ASSIGNMENT: Print, exactly as given, each line of the data from the line containing "Draw a box round the window" up to and including its last line.

(Collected data entries)

........

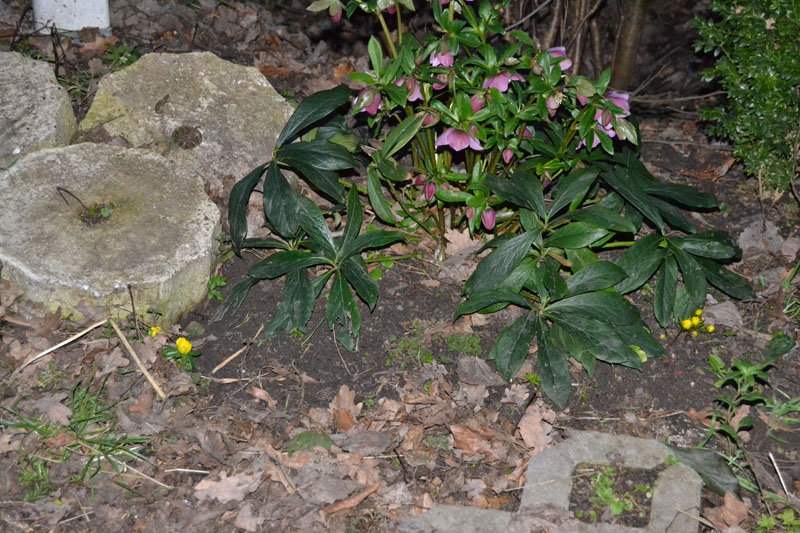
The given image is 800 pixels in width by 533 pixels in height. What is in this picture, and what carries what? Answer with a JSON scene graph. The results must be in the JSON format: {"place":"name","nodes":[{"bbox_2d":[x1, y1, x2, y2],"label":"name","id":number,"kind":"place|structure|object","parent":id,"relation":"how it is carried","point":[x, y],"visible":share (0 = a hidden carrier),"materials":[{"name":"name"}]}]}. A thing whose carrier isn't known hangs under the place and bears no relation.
{"place":"outdoors","nodes":[
{"label":"outdoors","id":0,"kind":"place"},
{"bbox_2d":[0,0,799,530],"label":"leaf-covered ground","id":1,"kind":"structure","parent":0,"point":[745,218],"materials":[{"name":"brown plant"}]},
{"bbox_2d":[0,53,75,168],"label":"stone","id":2,"kind":"object","parent":1,"relation":"on","point":[54,107],"visible":0.79,"materials":[{"name":"grey stone"}]},
{"bbox_2d":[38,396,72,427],"label":"dry leaf","id":3,"kind":"object","parent":1,"relation":"on","point":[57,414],"visible":0.84,"materials":[{"name":"brown plant"}]},
{"bbox_2d":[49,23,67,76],"label":"twig","id":4,"kind":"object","parent":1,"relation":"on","point":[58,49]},
{"bbox_2d":[15,319,105,371],"label":"dry stalk","id":5,"kind":"object","parent":1,"relation":"on","point":[71,339],"visible":0.95,"materials":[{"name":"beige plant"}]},
{"bbox_2d":[32,0,110,33],"label":"white post","id":6,"kind":"object","parent":1,"relation":"on","point":[77,24],"visible":0.75,"materials":[{"name":"white"}]},
{"bbox_2d":[0,376,157,497],"label":"grass tuft","id":7,"kind":"object","parent":1,"relation":"on","point":[88,442],"visible":0.71,"materials":[{"name":"green plant"}]},
{"bbox_2d":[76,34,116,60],"label":"dry leaf","id":8,"kind":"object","parent":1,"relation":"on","point":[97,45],"visible":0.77,"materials":[{"name":"brown plant"}]},
{"bbox_2d":[0,144,219,325],"label":"stone","id":9,"kind":"object","parent":1,"relation":"on","point":[19,190],"visible":0.91,"materials":[{"name":"grey stone"}]},
{"bbox_2d":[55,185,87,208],"label":"twig","id":10,"kind":"object","parent":9,"relation":"on","point":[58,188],"visible":0.96,"materials":[{"name":"brown wood"}]},
{"bbox_2d":[78,201,114,225],"label":"weed","id":11,"kind":"object","parent":9,"relation":"in","point":[105,210],"visible":0.76,"materials":[{"name":"green plant"}]},
{"bbox_2d":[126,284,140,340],"label":"twig","id":12,"kind":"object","parent":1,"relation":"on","point":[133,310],"visible":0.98,"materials":[{"name":"brown wood"}]},
{"bbox_2d":[111,321,165,399],"label":"straw","id":13,"kind":"object","parent":1,"relation":"on","point":[138,362],"visible":0.98,"materials":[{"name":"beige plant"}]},
{"bbox_2d":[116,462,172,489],"label":"straw","id":14,"kind":"object","parent":1,"relation":"on","point":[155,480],"visible":0.91,"materials":[{"name":"wood"}]},
{"bbox_2d":[149,325,161,337],"label":"yellow flower","id":15,"kind":"object","parent":1,"relation":"on","point":[157,330],"visible":0.54,"materials":[{"name":"yellow plant"}]},
{"bbox_2d":[162,337,199,371],"label":"yellow flower","id":16,"kind":"object","parent":1,"relation":"on","point":[187,348],"visible":0.94,"materials":[{"name":"yellow plant"}]},
{"bbox_2d":[81,53,293,193],"label":"stone","id":17,"kind":"object","parent":1,"relation":"on","point":[147,58],"visible":0.82,"materials":[{"name":"beige stone"}]},
{"bbox_2d":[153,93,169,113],"label":"dry leaf","id":18,"kind":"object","parent":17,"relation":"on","point":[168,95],"visible":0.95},
{"bbox_2d":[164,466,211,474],"label":"straw","id":19,"kind":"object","parent":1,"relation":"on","point":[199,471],"visible":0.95,"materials":[{"name":"beige plant"}]},
{"bbox_2d":[206,275,227,301],"label":"small weed","id":20,"kind":"object","parent":1,"relation":"in","point":[223,283],"visible":0.71,"materials":[{"name":"green plant"}]},
{"bbox_2d":[193,471,258,502],"label":"dry leaf","id":21,"kind":"object","parent":1,"relation":"on","point":[209,482],"visible":0.93,"materials":[{"name":"brown plant"}]},
{"bbox_2d":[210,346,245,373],"label":"straw","id":22,"kind":"object","parent":1,"relation":"on","point":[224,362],"visible":0.95,"materials":[{"name":"brown wood"}]},
{"bbox_2d":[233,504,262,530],"label":"dry leaf","id":23,"kind":"object","parent":1,"relation":"on","point":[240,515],"visible":0.97,"materials":[{"name":"brown plant"}]},
{"bbox_2d":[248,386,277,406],"label":"dry leaf","id":24,"kind":"object","parent":1,"relation":"on","point":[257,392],"visible":0.94,"materials":[{"name":"brown plant"}]},
{"bbox_2d":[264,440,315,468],"label":"dry leaf","id":25,"kind":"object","parent":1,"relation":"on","point":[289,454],"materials":[{"name":"brown plant"}]},
{"bbox_2d":[286,430,336,454],"label":"green leaf","id":26,"kind":"object","parent":1,"relation":"on","point":[310,435],"visible":0.66,"materials":[{"name":"green plant"}]},
{"bbox_2d":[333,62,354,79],"label":"dry leaf","id":27,"kind":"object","parent":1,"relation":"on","point":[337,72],"visible":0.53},
{"bbox_2d":[331,384,360,429],"label":"dry leaf","id":28,"kind":"object","parent":1,"relation":"on","point":[346,395],"visible":0.87,"materials":[{"name":"brown plant"}]},
{"bbox_2d":[323,482,381,513],"label":"dry leaf","id":29,"kind":"object","parent":1,"relation":"on","point":[340,507],"visible":0.93,"materials":[{"name":"brown plant"}]},
{"bbox_2d":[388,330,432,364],"label":"moss patch","id":30,"kind":"object","parent":1,"relation":"on","point":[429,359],"visible":0.84,"materials":[{"name":"green plant"}]},
{"bbox_2d":[395,504,521,532],"label":"stone slab","id":31,"kind":"object","parent":1,"relation":"on","point":[479,513],"visible":0.82,"materials":[{"name":"grey stone"}]},
{"bbox_2d":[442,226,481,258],"label":"dry leaf","id":32,"kind":"object","parent":1,"relation":"on","point":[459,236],"visible":0.62,"materials":[{"name":"brown plant"}]},
{"bbox_2d":[445,332,481,355],"label":"moss patch","id":33,"kind":"object","parent":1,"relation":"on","point":[457,348],"visible":0.84,"materials":[{"name":"green plant"}]},
{"bbox_2d":[449,422,500,457],"label":"dry leaf","id":34,"kind":"object","parent":1,"relation":"on","point":[468,437],"visible":0.87,"materials":[{"name":"brown plant"}]},
{"bbox_2d":[455,355,501,385],"label":"dry leaf","id":35,"kind":"object","parent":1,"relation":"on","point":[459,369],"visible":0.97,"materials":[{"name":"grey plant"}]},
{"bbox_2d":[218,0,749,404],"label":"flowering plant","id":36,"kind":"object","parent":1,"relation":"on","point":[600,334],"visible":0.97,"materials":[{"name":"green plant"}]},
{"bbox_2d":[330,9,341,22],"label":"flower bud","id":37,"kind":"object","parent":36,"relation":"attached to","point":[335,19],"visible":0.48,"materials":[{"name":"plant"}]},
{"bbox_2d":[352,87,382,114],"label":"pink flower","id":38,"kind":"object","parent":36,"relation":"attached to","point":[374,107],"visible":0.48,"materials":[{"name":"plant"}]},
{"bbox_2d":[398,75,423,100],"label":"pink flower","id":39,"kind":"object","parent":36,"relation":"attached to","point":[417,95],"visible":0.36,"materials":[{"name":"pink plant"}]},
{"bbox_2d":[422,178,436,202],"label":"purple flower","id":40,"kind":"object","parent":36,"relation":"attached to","point":[426,193],"visible":0.7,"materials":[{"name":"plant"}]},
{"bbox_2d":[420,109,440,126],"label":"pink flower","id":41,"kind":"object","parent":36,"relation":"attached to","point":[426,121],"visible":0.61,"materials":[{"name":"pink plant"}]},
{"bbox_2d":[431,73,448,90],"label":"pink flower","id":42,"kind":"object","parent":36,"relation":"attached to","point":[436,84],"visible":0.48,"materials":[{"name":"pink plant"}]},
{"bbox_2d":[429,49,454,67],"label":"pink flower","id":43,"kind":"object","parent":36,"relation":"attached to","point":[442,58],"visible":0.5,"materials":[{"name":"pink plant"}]},
{"bbox_2d":[436,126,482,151],"label":"pink flower","id":44,"kind":"object","parent":36,"relation":"attached to","point":[445,140],"visible":0.73,"materials":[{"name":"plant"}]},
{"bbox_2d":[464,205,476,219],"label":"flower bud","id":45,"kind":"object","parent":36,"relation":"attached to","point":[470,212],"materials":[{"name":"pink plant"}]},
{"bbox_2d":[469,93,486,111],"label":"purple flower","id":46,"kind":"object","parent":36,"relation":"attached to","point":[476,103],"visible":0.36,"materials":[{"name":"plant"}]},
{"bbox_2d":[480,207,496,230],"label":"flower","id":47,"kind":"object","parent":36,"relation":"attached to","point":[493,221],"visible":0.75,"materials":[{"name":"purple plant"}]},
{"bbox_2d":[482,71,523,91],"label":"pink flower","id":48,"kind":"object","parent":36,"relation":"attached to","point":[503,87],"visible":0.51,"materials":[{"name":"pink plant"}]},
{"bbox_2d":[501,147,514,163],"label":"flower bud","id":49,"kind":"object","parent":36,"relation":"attached to","point":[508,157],"visible":0.64,"materials":[{"name":"plant"}]},
{"bbox_2d":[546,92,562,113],"label":"pink flower","id":50,"kind":"object","parent":36,"relation":"attached to","point":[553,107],"visible":0.54,"materials":[{"name":"plant"}]},
{"bbox_2d":[546,46,572,69],"label":"pink flower","id":51,"kind":"object","parent":36,"relation":"attached to","point":[567,66],"visible":0.38,"materials":[{"name":"plant"}]},
{"bbox_2d":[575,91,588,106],"label":"pink flower","id":52,"kind":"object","parent":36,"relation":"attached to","point":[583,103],"visible":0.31,"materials":[{"name":"pink plant"}]},
{"bbox_2d":[577,125,609,148],"label":"pink flower","id":53,"kind":"object","parent":36,"relation":"attached to","point":[595,143],"visible":0.25,"materials":[{"name":"pink plant"}]},
{"bbox_2d":[602,90,630,115],"label":"pink flower","id":54,"kind":"object","parent":36,"relation":"attached to","point":[625,97],"visible":0.37,"materials":[{"name":"plant"}]},
{"bbox_2d":[517,400,554,449],"label":"dry leaf","id":55,"kind":"object","parent":1,"relation":"on","point":[537,420],"visible":0.82,"materials":[{"name":"brown plant"}]},
{"bbox_2d":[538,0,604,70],"label":"bare shrub","id":56,"kind":"object","parent":1,"relation":"on","point":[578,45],"visible":0.67,"materials":[{"name":"brown wood"}]},
{"bbox_2d":[519,432,700,532],"label":"stone slab","id":57,"kind":"object","parent":1,"relation":"on","point":[545,454],"visible":0.78,"materials":[{"name":"grey stone"}]},
{"bbox_2d":[587,465,650,522],"label":"seedling","id":58,"kind":"object","parent":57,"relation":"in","point":[614,505],"visible":0.78,"materials":[{"name":"green plant"}]},
{"bbox_2d":[610,0,648,91],"label":"tree trunk","id":59,"kind":"object","parent":1,"relation":"on","point":[631,41],"visible":0.92,"materials":[{"name":"brown wood"}]},
{"bbox_2d":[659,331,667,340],"label":"yellow flower","id":60,"kind":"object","parent":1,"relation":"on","point":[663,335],"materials":[{"name":"yellow plant"}]},
{"bbox_2d":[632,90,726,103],"label":"twig","id":61,"kind":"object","parent":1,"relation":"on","point":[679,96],"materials":[{"name":"brown wood"}]},
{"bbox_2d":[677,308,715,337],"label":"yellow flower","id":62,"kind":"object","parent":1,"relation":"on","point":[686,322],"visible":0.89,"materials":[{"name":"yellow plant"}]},
{"bbox_2d":[665,443,741,499],"label":"leaf","id":63,"kind":"object","parent":1,"relation":"on","point":[705,460],"visible":0.69,"materials":[{"name":"green plant"}]},
{"bbox_2d":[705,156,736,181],"label":"dry leaf","id":64,"kind":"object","parent":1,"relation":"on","point":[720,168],"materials":[{"name":"brown plant"}]},
{"bbox_2d":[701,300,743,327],"label":"dry leaf","id":65,"kind":"object","parent":1,"relation":"on","point":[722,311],"visible":0.82,"materials":[{"name":"grey plant"}]},
{"bbox_2d":[701,489,748,529],"label":"dry leaf","id":66,"kind":"object","parent":1,"relation":"on","point":[735,502],"visible":0.87,"materials":[{"name":"brown plant"}]},
{"bbox_2d":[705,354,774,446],"label":"small plant","id":67,"kind":"object","parent":1,"relation":"on","point":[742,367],"visible":0.9,"materials":[{"name":"green plant"}]},
{"bbox_2d":[688,0,799,195],"label":"shrub","id":68,"kind":"object","parent":1,"relation":"on","point":[775,53],"visible":0.99,"materials":[{"name":"green plant"}]},
{"bbox_2d":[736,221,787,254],"label":"dry leaf","id":69,"kind":"object","parent":1,"relation":"on","point":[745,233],"visible":0.86,"materials":[{"name":"grey plant"}]},
{"bbox_2d":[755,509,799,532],"label":"small plant","id":70,"kind":"object","parent":1,"relation":"on","point":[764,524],"visible":0.94,"materials":[{"name":"green plant"}]},
{"bbox_2d":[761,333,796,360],"label":"green leaf","id":71,"kind":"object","parent":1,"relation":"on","point":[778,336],"visible":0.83,"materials":[{"name":"green plant"}]},
{"bbox_2d":[768,451,790,497],"label":"stalk","id":72,"kind":"object","parent":1,"relation":"on","point":[777,470],"visible":0.97,"materials":[{"name":"wood"}]},
{"bbox_2d":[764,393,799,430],"label":"grass tuft","id":73,"kind":"object","parent":1,"relation":"on","point":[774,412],"visible":0.85,"materials":[{"name":"green plant"}]},
{"bbox_2d":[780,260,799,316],"label":"grass tuft","id":74,"kind":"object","parent":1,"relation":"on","point":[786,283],"visible":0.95,"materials":[{"name":"green plant"}]}
]}

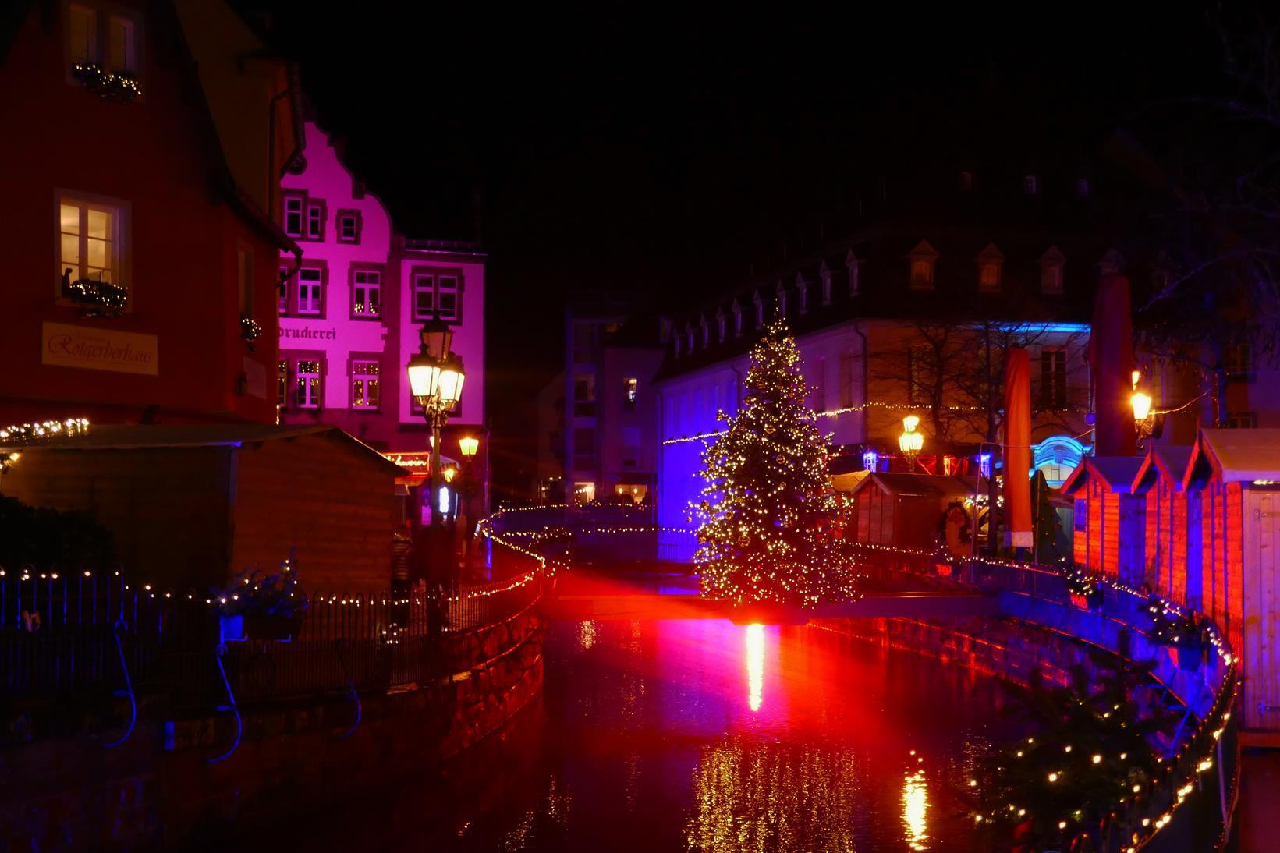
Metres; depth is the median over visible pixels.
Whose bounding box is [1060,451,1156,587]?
market stall
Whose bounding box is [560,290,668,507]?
distant building
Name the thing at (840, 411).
string lights
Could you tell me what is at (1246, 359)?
window
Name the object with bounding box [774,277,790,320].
dormer window
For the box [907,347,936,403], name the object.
window
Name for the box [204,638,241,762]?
railing bracket
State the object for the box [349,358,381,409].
window
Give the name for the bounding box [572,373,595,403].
window
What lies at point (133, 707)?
railing bracket
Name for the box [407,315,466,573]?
street lamp
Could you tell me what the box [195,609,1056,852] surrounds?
canal water
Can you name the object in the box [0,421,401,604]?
wooden shed
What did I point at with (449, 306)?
window
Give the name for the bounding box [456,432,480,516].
street lamp
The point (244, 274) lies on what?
window
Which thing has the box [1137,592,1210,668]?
flower box
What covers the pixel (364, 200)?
pink building
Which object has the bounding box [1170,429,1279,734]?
wooden hut
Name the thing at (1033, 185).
dormer window
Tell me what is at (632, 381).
window
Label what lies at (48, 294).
red building
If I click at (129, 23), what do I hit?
window
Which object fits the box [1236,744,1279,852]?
pavement
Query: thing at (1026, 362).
closed parasol
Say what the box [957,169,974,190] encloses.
dormer window
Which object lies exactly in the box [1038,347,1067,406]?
window
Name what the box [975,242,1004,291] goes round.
dormer window
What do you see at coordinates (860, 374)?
window
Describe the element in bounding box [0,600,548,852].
wall
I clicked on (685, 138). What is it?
sky
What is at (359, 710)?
railing bracket
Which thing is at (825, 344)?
white building
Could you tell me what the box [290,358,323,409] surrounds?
window
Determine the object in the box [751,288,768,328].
dormer window
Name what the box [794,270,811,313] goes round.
dormer window
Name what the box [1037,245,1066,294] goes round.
dormer window
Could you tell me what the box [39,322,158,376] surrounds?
sign
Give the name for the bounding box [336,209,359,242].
window
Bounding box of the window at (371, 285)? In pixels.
[350,266,382,317]
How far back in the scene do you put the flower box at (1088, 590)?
21.68 m
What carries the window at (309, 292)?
in the pink building at (364, 200)
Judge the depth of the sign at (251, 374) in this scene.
24.88 m
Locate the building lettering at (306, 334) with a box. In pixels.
[278,325,336,342]
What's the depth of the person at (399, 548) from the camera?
19.81 m
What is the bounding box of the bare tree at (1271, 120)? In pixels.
[1126,2,1279,424]
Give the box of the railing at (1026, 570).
[826,543,1236,852]
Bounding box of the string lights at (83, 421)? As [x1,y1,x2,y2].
[0,419,89,466]
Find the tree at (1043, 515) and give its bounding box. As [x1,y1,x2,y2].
[1031,471,1067,562]
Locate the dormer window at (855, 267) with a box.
[843,247,864,296]
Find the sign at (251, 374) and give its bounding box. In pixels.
[240,357,267,398]
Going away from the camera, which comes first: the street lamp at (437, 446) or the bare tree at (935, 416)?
the street lamp at (437, 446)
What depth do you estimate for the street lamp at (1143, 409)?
30.42 m
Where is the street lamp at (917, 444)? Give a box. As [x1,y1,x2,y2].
[897,414,925,472]
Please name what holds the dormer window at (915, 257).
in the white building at (825, 344)
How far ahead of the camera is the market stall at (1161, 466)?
20.22 m
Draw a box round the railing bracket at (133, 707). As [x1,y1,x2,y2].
[99,613,137,746]
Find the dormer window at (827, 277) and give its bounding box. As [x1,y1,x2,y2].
[817,258,836,306]
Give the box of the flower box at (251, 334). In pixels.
[239,314,262,344]
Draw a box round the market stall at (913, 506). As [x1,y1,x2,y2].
[845,471,978,551]
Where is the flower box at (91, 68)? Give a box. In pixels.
[70,60,143,103]
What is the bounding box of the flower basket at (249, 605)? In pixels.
[211,550,306,643]
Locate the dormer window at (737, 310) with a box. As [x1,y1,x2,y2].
[730,297,746,335]
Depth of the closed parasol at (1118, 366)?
26.62 m
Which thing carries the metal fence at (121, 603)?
attached to the wall at (218, 785)
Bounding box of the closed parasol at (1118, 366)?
[1088,267,1135,457]
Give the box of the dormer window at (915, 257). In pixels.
[907,239,937,289]
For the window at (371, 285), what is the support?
in the pink building at (364, 200)
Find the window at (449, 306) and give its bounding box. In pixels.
[412,270,461,319]
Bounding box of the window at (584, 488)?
[572,482,595,505]
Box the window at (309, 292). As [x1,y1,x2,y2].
[293,263,325,315]
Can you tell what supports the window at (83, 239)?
in the red building at (48, 294)
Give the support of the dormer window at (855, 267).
attached to the white building at (825, 344)
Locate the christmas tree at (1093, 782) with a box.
[959,656,1176,852]
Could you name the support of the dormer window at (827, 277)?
attached to the white building at (825, 344)
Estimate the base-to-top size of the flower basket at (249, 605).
0.833 m
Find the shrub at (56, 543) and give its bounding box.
[0,497,117,576]
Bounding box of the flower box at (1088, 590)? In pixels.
[1063,568,1106,608]
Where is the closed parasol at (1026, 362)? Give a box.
[1002,345,1033,553]
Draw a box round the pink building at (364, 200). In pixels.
[279,113,485,510]
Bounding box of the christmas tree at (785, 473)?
[687,312,853,614]
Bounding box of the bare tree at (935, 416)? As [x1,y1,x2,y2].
[876,284,1078,555]
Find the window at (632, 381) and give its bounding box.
[623,376,638,406]
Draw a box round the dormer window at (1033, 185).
[1021,173,1038,193]
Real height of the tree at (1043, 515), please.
2.567 m
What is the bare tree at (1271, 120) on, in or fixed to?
on the ground
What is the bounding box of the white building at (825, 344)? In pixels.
[650,175,1157,560]
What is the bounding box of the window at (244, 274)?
[236,241,255,338]
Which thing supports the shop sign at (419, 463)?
attached to the pink building at (364, 200)
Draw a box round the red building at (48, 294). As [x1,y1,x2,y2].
[0,0,300,428]
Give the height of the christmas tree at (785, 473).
5.511 m
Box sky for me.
[251,0,1279,377]
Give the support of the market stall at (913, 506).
on the ground
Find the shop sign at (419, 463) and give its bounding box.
[381,451,432,479]
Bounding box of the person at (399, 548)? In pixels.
[389,521,415,628]
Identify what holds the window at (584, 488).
in the distant building at (575, 446)
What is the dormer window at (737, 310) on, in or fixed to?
attached to the white building at (825, 344)
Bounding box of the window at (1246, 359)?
[1224,341,1252,378]
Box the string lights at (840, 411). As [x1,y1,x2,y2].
[652,400,982,446]
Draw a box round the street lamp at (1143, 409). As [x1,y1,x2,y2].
[1131,366,1154,440]
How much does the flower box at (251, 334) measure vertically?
0.503 m
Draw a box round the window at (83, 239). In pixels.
[53,188,129,307]
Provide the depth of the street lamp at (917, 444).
40.68 m
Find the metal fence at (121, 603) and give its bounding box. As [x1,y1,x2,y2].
[0,535,542,707]
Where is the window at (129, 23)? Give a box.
[63,0,143,91]
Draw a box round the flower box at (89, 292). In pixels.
[63,276,127,316]
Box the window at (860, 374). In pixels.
[841,350,864,407]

........

OUTPUT BELOW:
Draw a box round the window at (83, 239). In pixels.
[53,188,129,307]
Provide the depth of the street lamp at (917, 444).
40.68 m
Find the metal fence at (121, 603) and give its bounding box. As [x1,y1,x2,y2].
[0,535,542,707]
Where is the window at (129, 23)? Give a box.
[63,0,143,91]
Draw a box round the flower box at (89, 292). In pixels.
[63,276,127,316]
Box the window at (860, 374). In pixels.
[841,350,864,407]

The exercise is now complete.